Still, Weidemann admits that, early on, fear was a frequent companion.
“I was afraid and sad that I would die,’ she confessed. “I would read the op report over and over and the doctor just said how much disease he had removed from my body. He was blown away that I was even alive. He referred to me as an ‘extremely diseased young woman.’
“I was terrified that my life was over and I wouldn’t be able to get out and do some of the things I thought I would have a chance to do. I thought, ‘Well, no one will want to marry someone who might die soon,’ and ‘There goes my chance to have a family.’ I just put those ideas out of my mind as a way to come to terms with the fact—or at least what I thought was fact—that life was over and I would never have those things.”
Persistent pursuit
That was before she met Brent Weidemann at an alumni event for Penn State, where she earned her journalism degree. The two had never met on campus, where he earned a degree in marketing. Despite her reluctance, her future husband diligently pursued her.

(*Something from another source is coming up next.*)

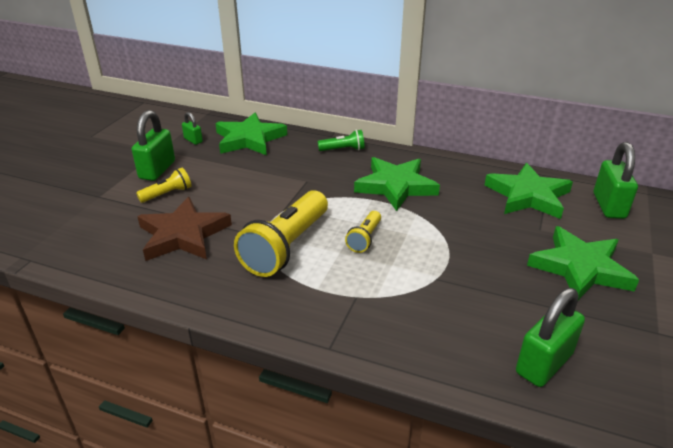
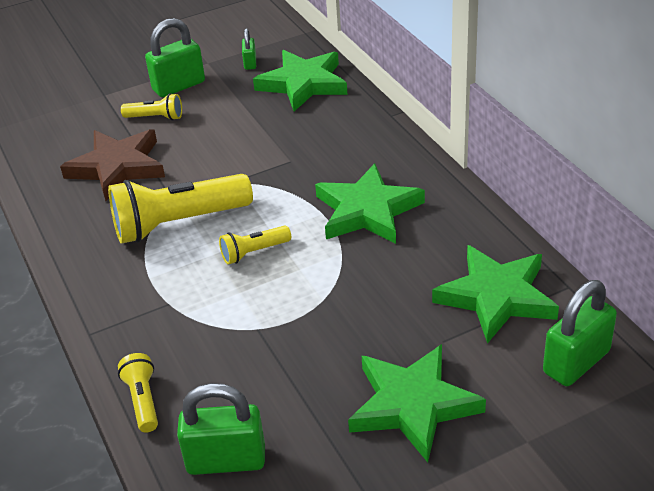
camera: 45 degrees right, 5 degrees up
green flashlight [318,130,365,151] -> none
none -> yellow flashlight [118,353,158,432]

“A few years ago, especially when my diagnosis was so fresh, I was so closed off to even meeting someone to date,” she said. “I didn’t really date (not) knowing if there was going to be a future because I honestly didn’t know if there would be.

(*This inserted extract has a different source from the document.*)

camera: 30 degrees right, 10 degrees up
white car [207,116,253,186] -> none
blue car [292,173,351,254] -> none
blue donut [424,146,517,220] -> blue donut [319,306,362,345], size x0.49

“He swore up and down, ‘I’ve got big plans for us and I know you don’t think you have a future in life and you never thought you would get married.’ He just kept saying ‘I have different plans. I have different plans.’ Now I know that was God because we are so blessed in our marriage.”
They married three years ago and their first child, daughter Rooney, arrived in March.

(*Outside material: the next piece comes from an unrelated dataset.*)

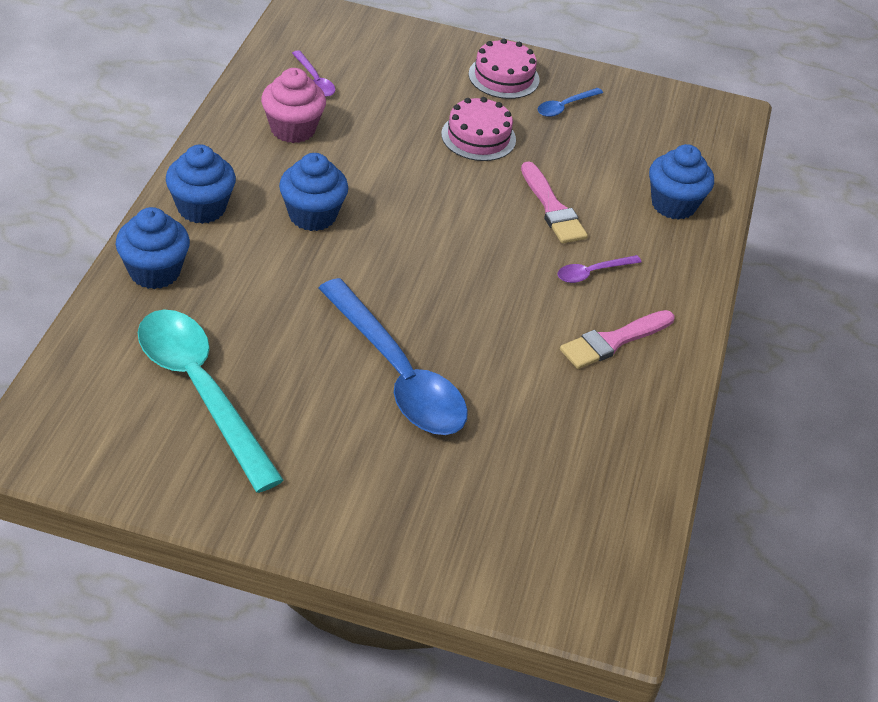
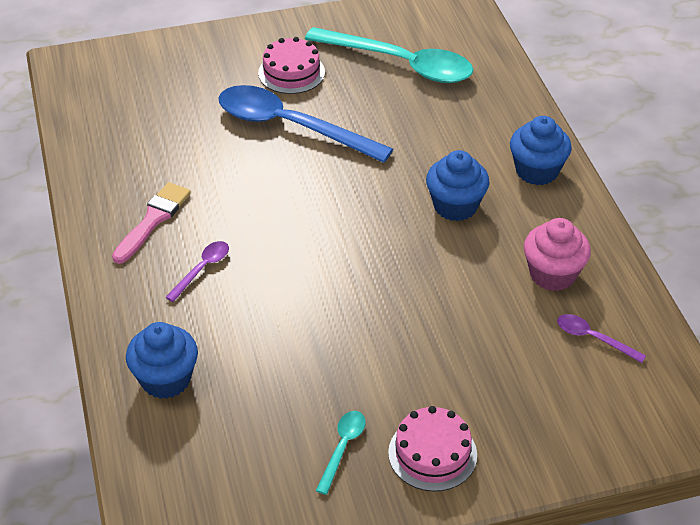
camera: 155 degrees right, 0 degrees up
blue cupcake [116,207,190,289] -> none
pink cake [441,97,516,161] -> pink cake moved to [258,37,325,94]
pink brush [521,162,588,243] -> none
blue spoon [538,88,603,117] -> turquoise spoon [316,411,366,495]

“Even now as a mom, I so enjoy my time with her that I don’t really think about not being around,” Weidemann said. “I know whatever impacts I’m going to have on her life are impacts that God wants me to have. So if I’m around for many years or not many years or if she’s taken whenever she’s taken, she’s a gift and we’re her parents. It’s whatever God wants it to be.”
She’s also discovered that being independent is not necessarily a virtue, even as she was forced to give up her mortgage finance job and move back home during her initial treatments.
“I’m a tough person and I always operated under the assumption that I’m tough,” she said. “’I can do it by myself, I’m very independent and I really don’t need anybody’s help.’ But it’s just not true. That experience really humbled me. It was a breaking point for me. It was hard and God was there for me.”
— by Lori Arnold
In her own words
First-time mom Erin Weidemann shares lessons she learned through her cancer journey.
Needing others: I am not supposed to carry the weight and stress of being sick all by myself. I am a strong person and, before this happened, I would have just put my head down and tried to get through it on my own. It’s good to be independent in certain situations, but not when you are supposed to rely on the Lord and lean into Him. For such a long time, I thought I could do everything on my own and that I didn’t need anyone’s help. I think as women, we are taught that being dependent on someone is weak. That is not the way that God wants us to approach the trials He puts in front of us. He wants us to let go and put our faith in Him.
Unexpected blessing: Cancer can be one of the biggest blessings in a person’s life. When I look back on it, I am wholeheartedly grateful that the Lord saw me through and continues to see me through this very challenging experience. It allowed me to completely re-evaluate absolutely everything in my life. I went back to school to become a teacher so that I can use the gifts and talents God gave me to impact kids. I met my husband and God softened my heart toward him and allowed us to build a faith-based relationship and marriage.
Fret not: There is no point in worrying. Worrying makes absolutely no sense. God already knows exactly what is going to happen, and He has everything under control. There were fleeting moments during my pregnancy when I wondered if my body was going to somehow cause our baby to be sick or to have complications. The truth is that God knitted inside me the exact baby He wanted us to have.